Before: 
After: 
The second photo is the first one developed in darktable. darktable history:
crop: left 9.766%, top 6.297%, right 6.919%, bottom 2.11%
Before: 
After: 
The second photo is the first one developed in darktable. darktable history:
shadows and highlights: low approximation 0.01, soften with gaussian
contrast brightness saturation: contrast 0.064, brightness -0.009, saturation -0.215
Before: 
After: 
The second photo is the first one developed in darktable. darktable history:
=-=-=-=-=
Set task:
Extract all the lines above and reproduce each one verbatim.

Correct response:
Before: 
After: 
The second photo is the first one developed in darktable. darktable history:
crop: left 9.766%, top 6.297%, right 6.919%, bottom 2.11%
Before: 
After: 
The second photo is the first one developed in darktable. darktable history:
shadows and highlights: low approximation 0.01, soften with gaussian
contrast brightness saturation: contrast 0.064, brightness -0.009, saturation -0.215
Before: 
After: 
The second photo is the first one developed in darktable. darktable history:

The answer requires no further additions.